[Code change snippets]
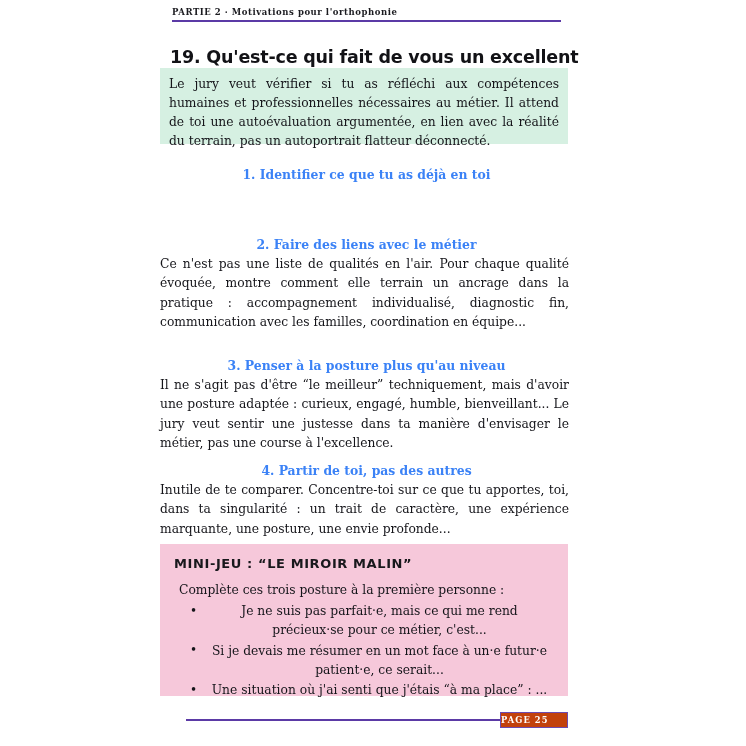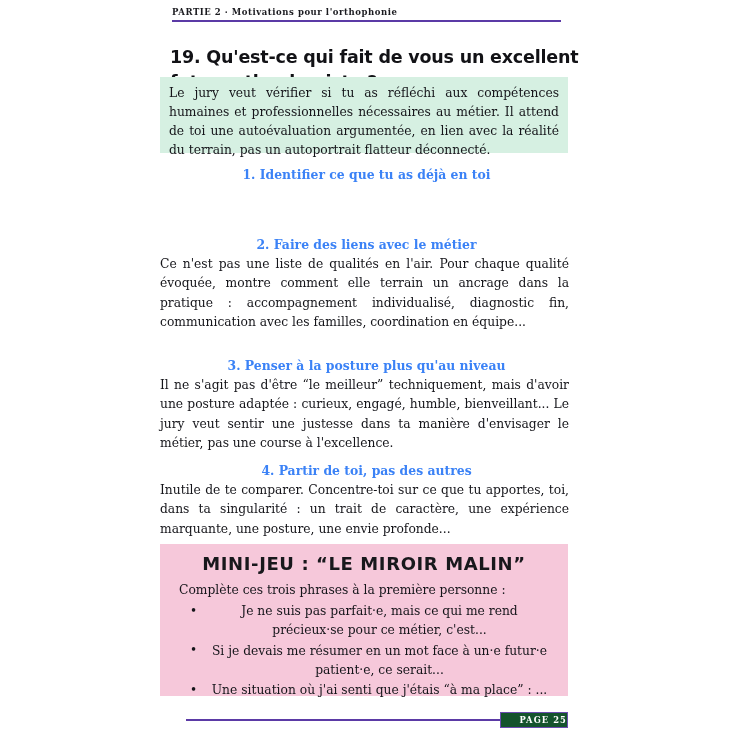--- a/index.html
+++ b/index.html
@@ -59,21 +59,21 @@
     font-size: 17.5px;
     line-height: 25px;
     letter-spacing: -0.2px;
     color: #121216;
   }
 
   
   .callout-green {
     position: absolute;
     left: 160px;
-    top: 77px;
+    top: 68px;
     width: 408px;
     height: 76px;
     background: #d6f0e2;
     box-sizing: border-box;
     padding: 7px 9px 6px 9px;
   }
   .callout-green p {
     margin: 0;
     font-size: 12.3px;
     line-height: 19.1px;
@@ -120,23 +120,22 @@
     top: 544px;
     width: 408px;
     height: 152px;
     background: #f6c8da;
     box-sizing: border-box;
     padding: 10px 14px 10px 14px;
   }
   .minigame-title {
     font-family: "DejaVu Sans", "Liberation Sans", sans-serif;
     font-weight: 700;
-    font-size: 18px;
+    font-size: 13px;
     letter-spacing: 0.6px;
-    text-align: center;
     color: #18181c;
     line-height: 20px;
     margin-bottom: 7px;
   }
   .minigame-intro {
     font-size: 12.3px;
     line-height: 19px;
     color: #15151a;
     margin: 0 0 2px 5px;
   }
@@ -178,29 +177,29 @@
     width: 314px;
     height: 2px;
     background: #5b3aa6;
   }
   .page-badge {
     position: absolute;
     left: 500px;
     top: 0px;
     width: 68px;
     height: 16px;
-    background: #14532d;
+    background: #c2410c;
     border: 1px solid #6b4bb0;
     box-sizing: border-box;
     color: #ffffff;
     font-family: "DejaVu Serif", "Liberation Serif", serif;
     font-weight: 700;
     font-size: 8.3px;
     letter-spacing: 1.1px;
-    text-align: right;
+    text-align: left;
     line-height: 14px;
   }
 </style>
 </head>
 <body>
 
 <div class="page">
 
   <div class="header">
     <div class="header-text">PARTIE 2 · Motivations pour l'orthophonie</div>
@@ -227,21 +226,21 @@
     <p class="lastline-left">Il ne s'agit pas d'être “le meilleur” techniquement, mais d'avoir une posture adaptée : curieux, engagé, humble, bienveillant... Le jury veut sentir une justesse dans ta manière d'envisager le métier, pas une course à l'excellence.</p>
   </div>
 
   <div class="section" id="sec4">
     <h3>4. Partir de toi, pas des autres</h3>
     <p class="lastline-left">Inutile de te comparer. Concentre-toi sur ce que tu apportes, toi, dans ta singularité : un trait de caractère, une expérience marquante, une posture, une envie profonde...</p>
   </div>
 
   <div class="minigame">
     <div class="minigame-title">MINI-JEU : “LE MIROIR MALIN”</div>
-    <p class="minigame-intro">Complète ces trois phrases à la première personne :</p>
+    <p class="minigame-intro">Complète ces trois posture à la première personne :</p>
     <ul class="minigame-list">
       <li>Je ne suis pas parfait·e, mais ce qui me rend précieux·se pour ce métier, c'est...</li>
       <li>Si je devais me résumer en un mot face à un·e futur·e patient·e, ce serait...</li>
       <li>Une situation où j'ai senti que j'étais “à ma place” : ...</li>
     </ul>
   </div>
 
   <div class="footer">
     <div class="footer-rule"></div>
     <div class="page-badge">PAGE 25</div>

Problem requirements: Starting at the line that has "course à l'excellence.</p>" in the records above, restate word for word every line until the one that has "<li>Si je devais", and include that one as well.

Answer area:
     <p class="lastline-left">Il ne s'agit pas d'être “le meilleur” techniquement, mais d'avoir une posture adaptée : curieux, engagé, humble, bienveillant... Le jury veut sentir une justesse dans ta manière d'envisager le métier, pas une course à l'excellence.</p>
   </div>
 
   <div class="section" id="sec4">
     <h3>4. Partir de toi, pas des autres</h3>
     <p class="lastline-left">Inutile de te comparer. Concentre-toi sur ce que tu apportes, toi, dans ta singularité : un trait de caractère, une expérience marquante, une posture, une envie profonde...</p>
   </div>
 
   <div class="minigame">
     <div class="minigame-title">MINI-JEU : “LE MIROIR MALIN”</div>
-    <p class="minigame-intro">Complète ces trois phrases à la première personne :</p>
+    <p class="minigame-intro">Complète ces trois posture à la première personne :</p>
     <ul class="minigame-list">
       <li>Je ne suis pas parfait·e, mais ce qui me rend précieux·se pour ce métier, c'est...</li>
       <li>Si je devais me résumer en un mot face à un·e futur·e patient·e, ce serait...</li>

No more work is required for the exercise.